For the first time information was also collected on sexual orientation. Alongside a voluntary question which asked respondents whether they were “Straight or Heterosexual”, “bisexual”, or “Gay or Lesbian”, was the option to “write in sexual orientation”. Notably, it seems areas with the highest proportion of respondents who claimed to be “pansexual”, “queer”, and “asexual” were in London, as well as university towns and cities. At present, there is no way of disaggregating the data on sexual orientation and gender identity by age.

Perhaps what is most surprising about these figures, is just how minuscule they are. In 2017 the Government Equalities Office put the numbers of trans-identified people between 200,000 and 500,000, whereas trans lobby group Stonewall estimated that around 1% of the UK population “might identify as trans”, meaning that there are “about 600,000 trans and non-binary people in Britain”. As Steerpike pithily observed in The Spectator, “Stonewall has been overstating the number of trans people in the UK by at least 100 per cent”.

From Trans Day of Visibility to the ever-extending Pride celebrations, today the calendar is punctuated by a tawdry parade of trans awareness raising. Local councils raise “progress pride” flags in town centres, and funding bodies dole out grants. Yet there are no glittering awards ceremonies for the single parents who juggle childcare and careers, nor for people with disabilities who battle not only with prejudice on a daily basis but with physical barriers. And yet, experienced political operators like Alistair Campbell persist in spreading the myth that 0.2% of the population are the most “abused” and “discriminated” against.

Gender identity is toxic; a single drop can poison a population. Within the time it takes to pin on a pronoun badge, the sensibilities of just one student, customer or co-worker can overturn the established policies and practices of institutions. It only takes one fetishist to mark his territory in a Ladies’ loo to make a previously women-only space mixed sex. It only takes one student to demand that teachers refer to ‘her’ as ‘them’ and a school will fall. It only takes one editor to pander to the language of transactivists and a newspaper will become a propaganda mouthpiece.
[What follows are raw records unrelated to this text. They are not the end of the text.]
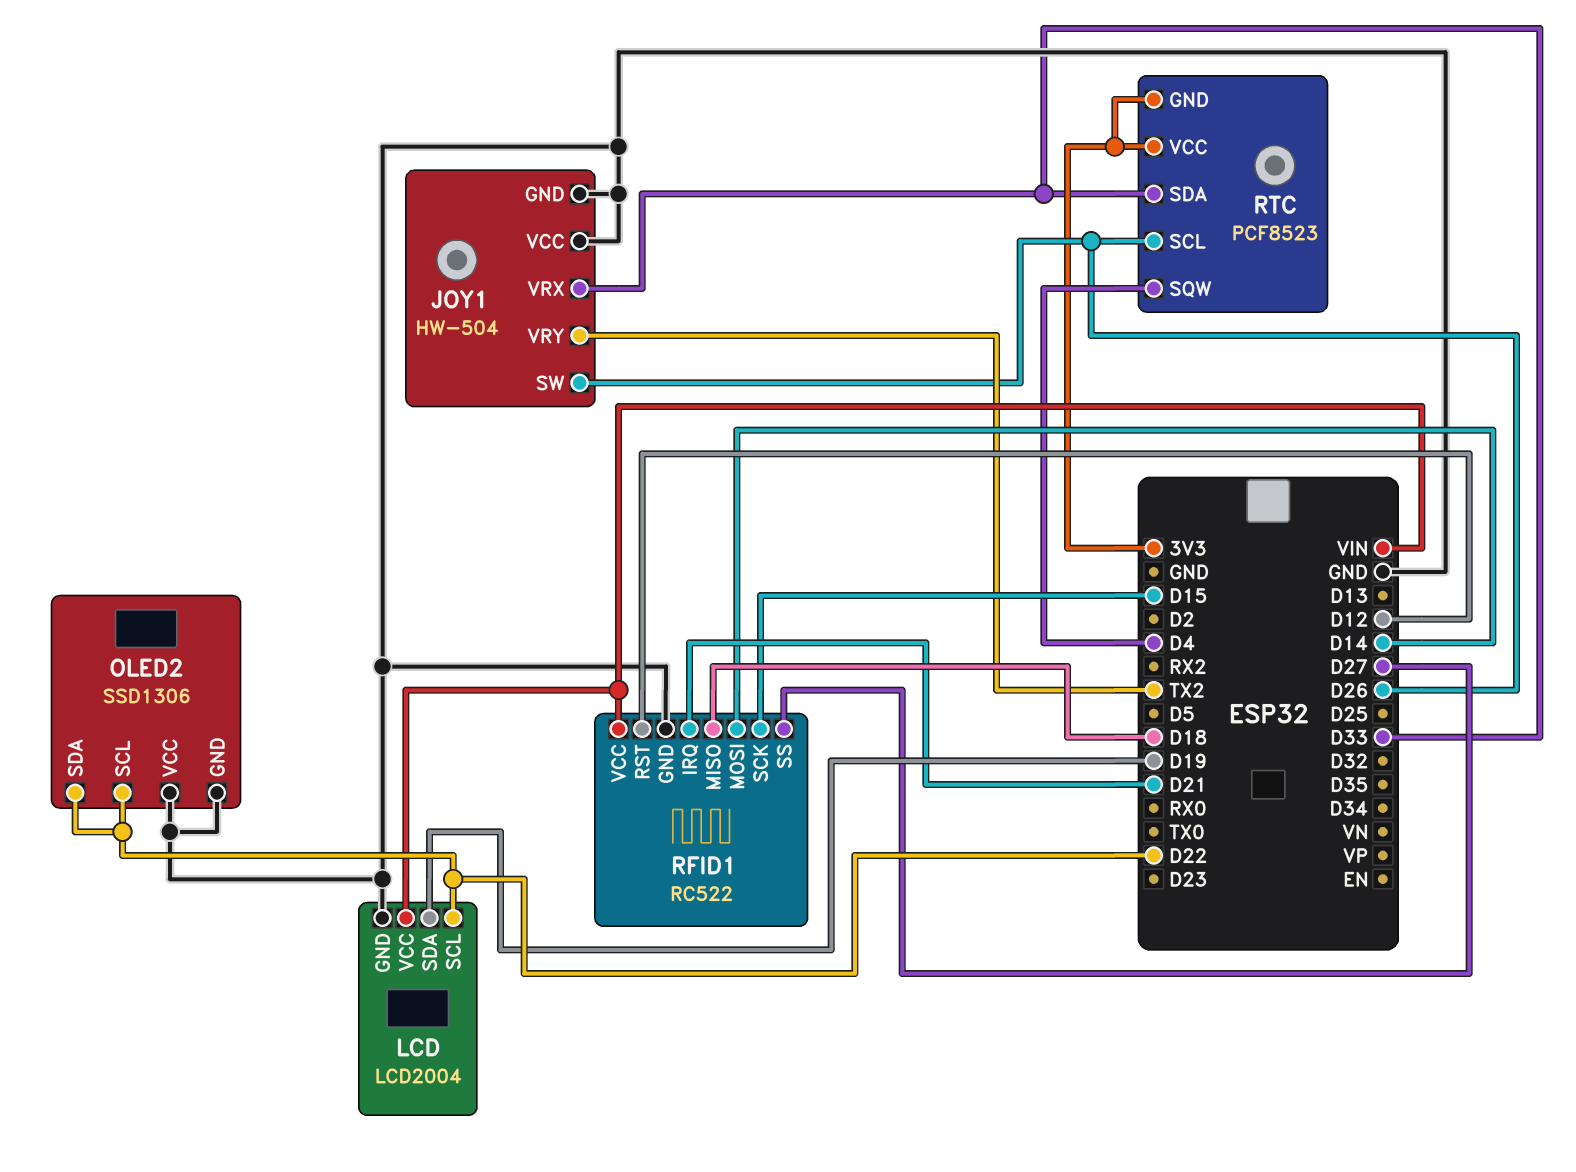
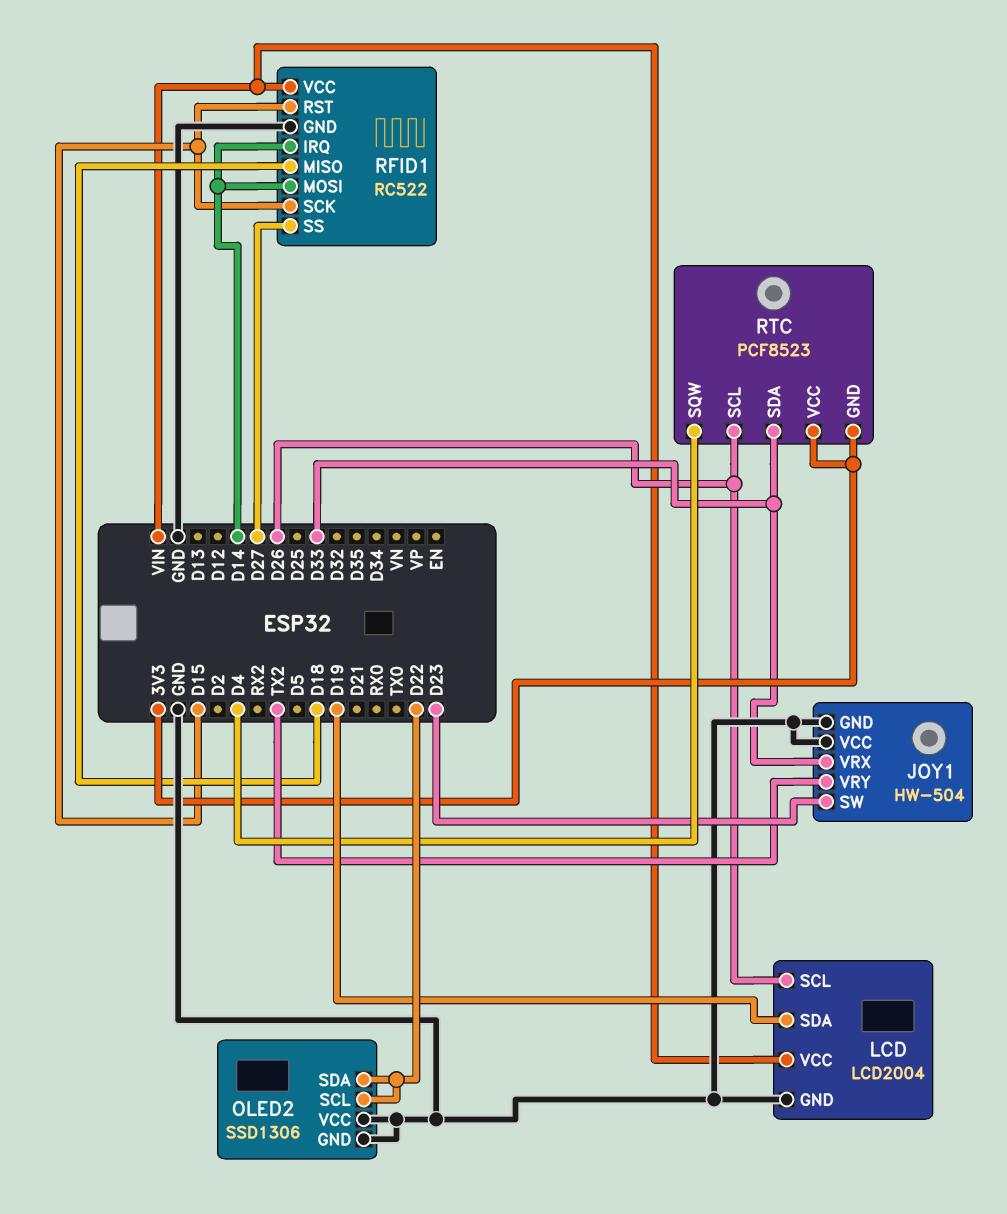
JOY1 pin SW: D26 -> D23
LCD pin SCL: D22 -> D26
RFID1 pin IRQ: D21 -> D14
RFID1 pin RST: D12 -> D15

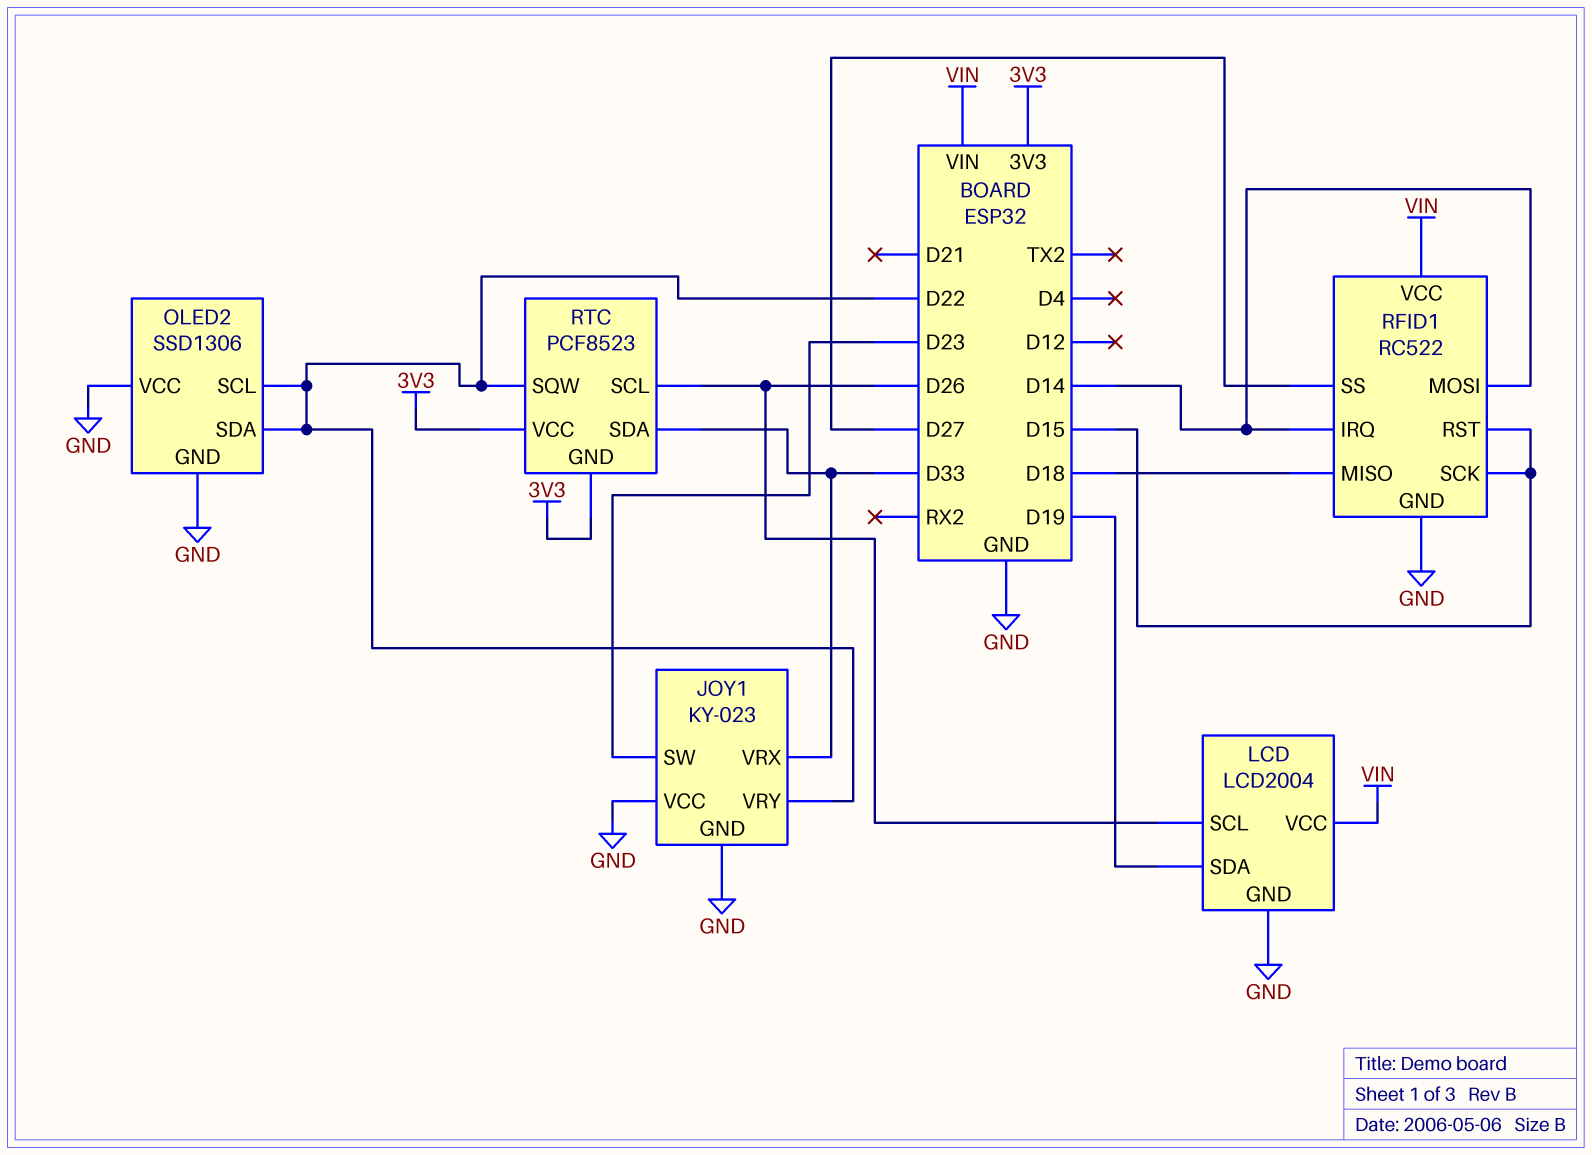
JOY1: HW-504 -> KY-023
JOY1 pin VRY: TX2 -> D22
RTC pin SQW: D4 -> D22

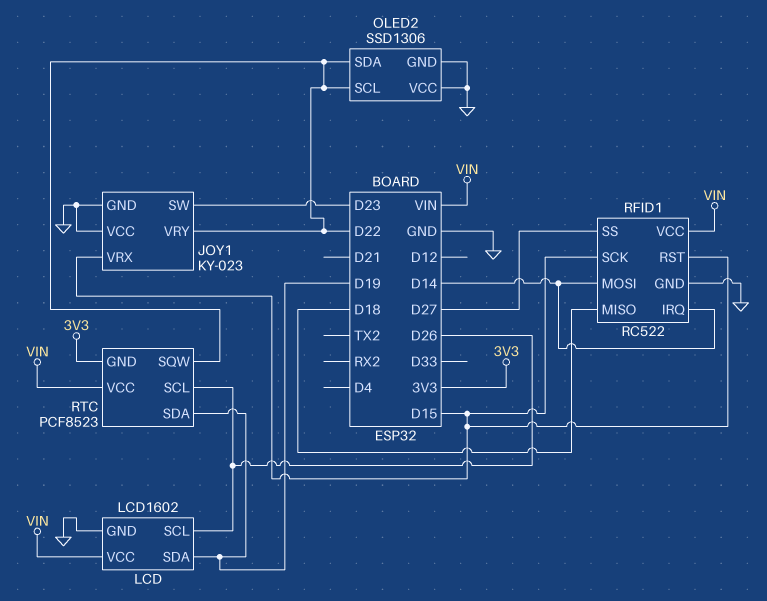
JOY1 pin VRX: D33 -> D15
LCD: LCD2004 -> LCD1602
RTC pin SDA: D33 -> D19
RTC pin VCC: 3V3 -> VIN

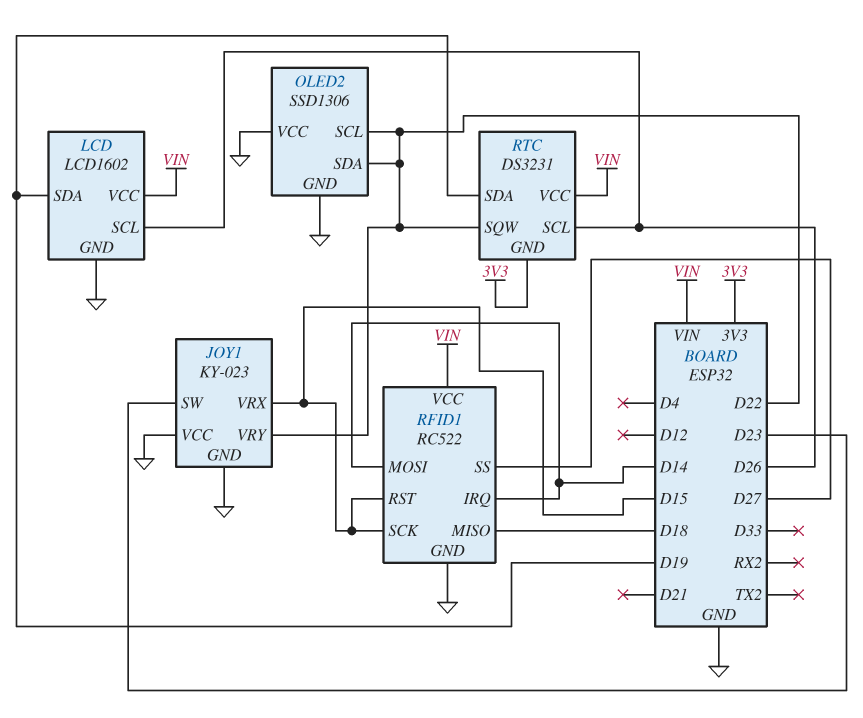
RTC: PCF8523 -> DS3231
Like a speck of grit in an eye or a stone in a shoe, the purported interests of this tiny group have blurred the vision and impeded the progress of society. Law, language and truth itself have had to be bent and broken to accommodate the feelings of 0.2% of the population. Most notably, the needs and interests of the 51% of UK citizens who are female have been jettisoned for the 0.1% of men who claim to ‘feel female’.

To make matters worse, today a generation who have been brought up being taught that ‘gender identity’ is a medical fact are entering workplaces. Standing up against them, against what is in effect institutionalised madness, takes adamantine ovaries. At an impersonal, political level it is relatively easy to say that men, regardless of their identity, ought not to be allowed into women’s facilities. In the abstract, the truth that teenagers don’t know what’s best for them is unremarkable. But the line is harder to hold when it’s your workplace, school or social circle.

In this age of weaponised victimhood, we are supposed to believe that minorities are, by definition, marginalised. But this is not always the case. There was understandable anger when the 0.4% of the British public who are members of the Conservative Party were charged with the responsibility of choosing the Prime Minister following the resignation of Boris Johnson. This tiny, unrepresentative group were allowed to seal the fate of the nation. Yet, unlike the machinations of transgender lobby groups, however undesirable the result at least the process was transparent.

Ultimately, whether or not an individual is political, the label ‘transgender’ is. That an astute political operator like Campbell claims not to see this speaks more of obscene privilege than of prejudice.